-- OBJECTIVE --
Rewrite the items below, changing every "collectors" to "collected by" and leaving everything else untouched.

-- PROVIDED INFORMATION --

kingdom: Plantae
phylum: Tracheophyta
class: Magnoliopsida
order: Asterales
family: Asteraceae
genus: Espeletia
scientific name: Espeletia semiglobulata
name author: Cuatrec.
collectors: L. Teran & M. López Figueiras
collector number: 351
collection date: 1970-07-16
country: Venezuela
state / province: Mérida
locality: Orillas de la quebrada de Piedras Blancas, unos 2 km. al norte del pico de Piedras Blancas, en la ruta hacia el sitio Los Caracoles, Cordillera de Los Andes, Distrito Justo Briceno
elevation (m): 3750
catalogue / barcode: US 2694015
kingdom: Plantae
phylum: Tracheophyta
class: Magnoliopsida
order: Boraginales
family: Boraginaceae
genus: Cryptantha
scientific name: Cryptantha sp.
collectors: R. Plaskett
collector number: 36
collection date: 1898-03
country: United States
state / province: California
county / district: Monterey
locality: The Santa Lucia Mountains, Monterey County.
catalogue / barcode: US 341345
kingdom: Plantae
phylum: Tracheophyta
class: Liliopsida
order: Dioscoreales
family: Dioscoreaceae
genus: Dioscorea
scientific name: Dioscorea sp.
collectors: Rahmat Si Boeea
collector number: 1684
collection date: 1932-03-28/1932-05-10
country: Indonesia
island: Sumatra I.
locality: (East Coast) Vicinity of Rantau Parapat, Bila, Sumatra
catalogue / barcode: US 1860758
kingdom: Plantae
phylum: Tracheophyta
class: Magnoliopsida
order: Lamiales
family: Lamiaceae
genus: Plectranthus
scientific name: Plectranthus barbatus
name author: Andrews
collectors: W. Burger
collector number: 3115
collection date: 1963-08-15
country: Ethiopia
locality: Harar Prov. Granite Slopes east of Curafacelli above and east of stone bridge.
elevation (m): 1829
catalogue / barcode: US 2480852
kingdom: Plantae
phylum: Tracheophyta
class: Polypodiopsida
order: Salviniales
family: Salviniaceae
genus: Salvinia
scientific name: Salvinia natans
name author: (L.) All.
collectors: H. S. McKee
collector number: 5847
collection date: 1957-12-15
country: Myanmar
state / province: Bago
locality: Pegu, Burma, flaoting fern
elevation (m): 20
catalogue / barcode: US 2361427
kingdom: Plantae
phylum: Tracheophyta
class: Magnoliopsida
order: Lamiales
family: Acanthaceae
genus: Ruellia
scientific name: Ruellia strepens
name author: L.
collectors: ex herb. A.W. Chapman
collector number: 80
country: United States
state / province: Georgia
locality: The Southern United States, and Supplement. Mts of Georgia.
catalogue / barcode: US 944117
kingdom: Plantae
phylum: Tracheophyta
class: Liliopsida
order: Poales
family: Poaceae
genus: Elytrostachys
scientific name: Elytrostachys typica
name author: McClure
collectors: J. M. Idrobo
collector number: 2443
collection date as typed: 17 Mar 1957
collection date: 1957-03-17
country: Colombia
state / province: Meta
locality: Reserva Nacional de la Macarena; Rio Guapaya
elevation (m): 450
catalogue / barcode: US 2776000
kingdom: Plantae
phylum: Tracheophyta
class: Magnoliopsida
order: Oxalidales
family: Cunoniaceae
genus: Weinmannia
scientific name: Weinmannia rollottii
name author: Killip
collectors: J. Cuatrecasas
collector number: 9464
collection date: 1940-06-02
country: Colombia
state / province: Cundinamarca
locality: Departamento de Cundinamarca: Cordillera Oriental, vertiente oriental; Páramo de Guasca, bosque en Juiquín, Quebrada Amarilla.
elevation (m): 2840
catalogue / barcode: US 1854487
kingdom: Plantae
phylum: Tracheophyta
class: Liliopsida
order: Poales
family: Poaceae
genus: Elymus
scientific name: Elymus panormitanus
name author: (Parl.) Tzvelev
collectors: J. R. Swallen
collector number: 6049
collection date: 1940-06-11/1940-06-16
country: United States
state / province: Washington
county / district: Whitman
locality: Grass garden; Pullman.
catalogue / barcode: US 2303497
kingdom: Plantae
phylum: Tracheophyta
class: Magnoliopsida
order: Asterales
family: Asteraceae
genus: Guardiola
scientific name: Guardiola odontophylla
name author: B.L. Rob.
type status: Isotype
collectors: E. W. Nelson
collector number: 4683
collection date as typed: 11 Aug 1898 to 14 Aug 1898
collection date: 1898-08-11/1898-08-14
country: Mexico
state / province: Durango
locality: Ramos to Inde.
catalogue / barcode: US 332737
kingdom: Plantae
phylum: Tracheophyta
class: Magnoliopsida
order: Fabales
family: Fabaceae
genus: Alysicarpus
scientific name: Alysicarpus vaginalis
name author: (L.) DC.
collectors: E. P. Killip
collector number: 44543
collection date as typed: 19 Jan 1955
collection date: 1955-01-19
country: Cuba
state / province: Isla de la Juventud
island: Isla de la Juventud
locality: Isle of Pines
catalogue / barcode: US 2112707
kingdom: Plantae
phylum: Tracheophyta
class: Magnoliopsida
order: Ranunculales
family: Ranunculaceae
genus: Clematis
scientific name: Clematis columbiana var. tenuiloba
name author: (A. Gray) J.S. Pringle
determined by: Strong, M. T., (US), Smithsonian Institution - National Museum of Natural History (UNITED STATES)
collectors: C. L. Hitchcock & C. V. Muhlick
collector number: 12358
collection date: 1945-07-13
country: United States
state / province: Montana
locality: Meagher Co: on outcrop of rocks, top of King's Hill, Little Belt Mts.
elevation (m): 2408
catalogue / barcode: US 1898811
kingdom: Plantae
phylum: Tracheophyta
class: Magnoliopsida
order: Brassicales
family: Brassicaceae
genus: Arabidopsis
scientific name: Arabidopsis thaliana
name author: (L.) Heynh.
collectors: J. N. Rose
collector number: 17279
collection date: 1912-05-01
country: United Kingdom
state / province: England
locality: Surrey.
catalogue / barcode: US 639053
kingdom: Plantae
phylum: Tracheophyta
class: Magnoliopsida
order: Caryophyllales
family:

-- REPLY --
kingdom: Plantae
phylum: Tracheophyta
class: Magnoliopsida
order: Asterales
family: Asteraceae
genus: Espeletia
scientific name: Espeletia semiglobulata
name author: Cuatrec.
collected by: L. Teran & M. López Figueiras
collector number: 351
collection date: 1970-07-16
country: Venezuela
state / province: Mérida
locality: Orillas de la quebrada de Piedras Blancas, unos 2 km. al norte del pico de Piedras Blancas, en la ruta hacia el sitio Los Caracoles, Cordillera de Los Andes, Distrito Justo Briceno
elevation (m): 3750
catalogue / barcode: US 2694015
kingdom: Plantae
phylum: Tracheophyta
class: Magnoliopsida
order: Boraginales
family: Boraginaceae
genus: Cryptantha
scientific name: Cryptantha sp.
collected by: R. Plaskett
collector number: 36
collection date: 1898-03
country: United States
state / province: California
county / district: Monterey
locality: The Santa Lucia Mountains, Monterey County.
catalogue / barcode: US 341345
kingdom: Plantae
phylum: Tracheophyta
class: Liliopsida
order: Dioscoreales
family: Dioscoreaceae
genus: Dioscorea
scientific name: Dioscorea sp.
collected by: Rahmat Si Boeea
collector number: 1684
collection date: 1932-03-28/1932-05-10
country: Indonesia
island: Sumatra I.
locality: (East Coast) Vicinity of Rantau Parapat, Bila, Sumatra
catalogue / barcode: US 1860758
kingdom: Plantae
phylum: Tracheophyta
class: Magnoliopsida
order: Lamiales
family: Lamiaceae
genus: Plectranthus
scientific name: Plectranthus barbatus
name author: Andrews
collected by: W. Burger
collector number: 3115
collection date: 1963-08-15
country: Ethiopia
locality: Harar Prov. Granite Slopes east of Curafacelli above and east of stone bridge.
elevation (m): 1829
catalogue / barcode: US 2480852
kingdom: Plantae
phylum: Tracheophyta
class: Polypodiopsida
order: Salviniales
family: Salviniaceae
genus: Salvinia
scientific name: Salvinia natans
name author: (L.) All.
collected by: H. S. McKee
collector number: 5847
collection date: 1957-12-15
country: Myanmar
state / province: Bago
locality: Pegu, Burma, flaoting fern
elevation (m): 20
catalogue / barcode: US 2361427
kingdom: Plantae
phylum: Tracheophyta
class: Magnoliopsida
order: Lamiales
family: Acanthaceae
genus: Ruellia
scientific name: Ruellia strepens
name author: L.
collected by: ex herb. A.W. Chapman
collector number: 80
country: United States
state / province: Georgia
locality: The Southern United States, and Supplement. Mts of Georgia.
catalogue / barcode: US 944117
kingdom: Plantae
phylum: Tracheophyta
class: Liliopsida
order: Poales
family: Poaceae
genus: Elytrostachys
scientific name: Elytrostachys typica
name author: McClure
collected by: J. M. Idrobo
collector number: 2443
collection date as typed: 17 Mar 1957
collection date: 1957-03-17
country: Colombia
state / province: Meta
locality: Reserva Nacional de la Macarena; Rio Guapaya
elevation (m): 450
catalogue / barcode: US 2776000
kingdom: Plantae
phylum: Tracheophyta
class: Magnoliopsida
order: Oxalidales
family: Cunoniaceae
genus: Weinmannia
scientific name: Weinmannia rollottii
name author: Killip
collected by: J. Cuatrecasas
collector number: 9464
collection date: 1940-06-02
country: Colombia
state / province: Cundinamarca
locality: Departamento de Cundinamarca: Cordillera Oriental, vertiente oriental; Páramo de Guasca, bosque en Juiquín, Quebrada Amarilla.
elevation (m): 2840
catalogue / barcode: US 1854487
kingdom: Plantae
phylum: Tracheophyta
class: Liliopsida
order: Poales
family: Poaceae
genus: Elymus
scientific name: Elymus panormitanus
name author: (Parl.) Tzvelev
collected by: J. R. Swallen
collector number: 6049
collection date: 1940-06-11/1940-06-16
country: United States
state / province: Washington
county / district: Whitman
locality: Grass garden; Pullman.
catalogue / barcode: US 2303497
kingdom: Plantae
phylum: Tracheophyta
class: Magnoliopsida
order: Asterales
family: Asteraceae
genus: Guardiola
scientific name: Guardiola odontophylla
name author: B.L. Rob.
type status: Isotype
collected by: E. W. Nelson
collector number: 4683
collection date as typed: 11 Aug 1898 to 14 Aug 1898
collection date: 1898-08-11/1898-08-14
country: Mexico
state / province: Durango
locality: Ramos to Inde.
catalogue / barcode: US 332737
kingdom: Plantae
phylum: Tracheophyta
class: Magnoliopsida
order: Fabales
family: Fabaceae
genus: Alysicarpus
scientific name: Alysicarpus vaginalis
name author: (L.) DC.
collected by: E. P. Killip
collector number: 44543
collection date as typed: 19 Jan 1955
collection date: 1955-01-19
country: Cuba
state / province: Isla de la Juventud
island: Isla de la Juventud
locality: Isle of Pines
catalogue / barcode: US 2112707
kingdom: Plantae
phylum: Tracheophyta
class: Magnoliopsida
order: Ranunculales
family: Ranunculaceae
genus: Clematis
scientific name: Clematis columbiana var. tenuiloba
name author: (A. Gray) J.S. Pringle
determined by: Strong, M. T., (US), Smithsonian Institution - National Museum of Natural History (UNITED STATES)
collected by: C. L. Hitchcock & C. V. Muhlick
collector number: 12358
collection date: 1945-07-13
country: United States
state / province: Montana
locality: Meagher Co: on outcrop of rocks, top of King's Hill, Little Belt Mts.
elevation (m): 2408
catalogue / barcode: US 1898811
kingdom: Plantae
phylum: Tracheophyta
class: Magnoliopsida
order: Brassicales
family: Brassicaceae
genus: Arabidopsis
scientific name: Arabidopsis thaliana
name author: (L.) Heynh.
collected by: J. N. Rose
collector number: 17279
collection date: 1912-05-01
country: United Kingdom
state / province: England
locality: Surrey.
catalogue / barcode: US 639053
kingdom: Plantae
phylum: Tracheophyta
class: Magnoliopsida
order: Caryophyllales
family:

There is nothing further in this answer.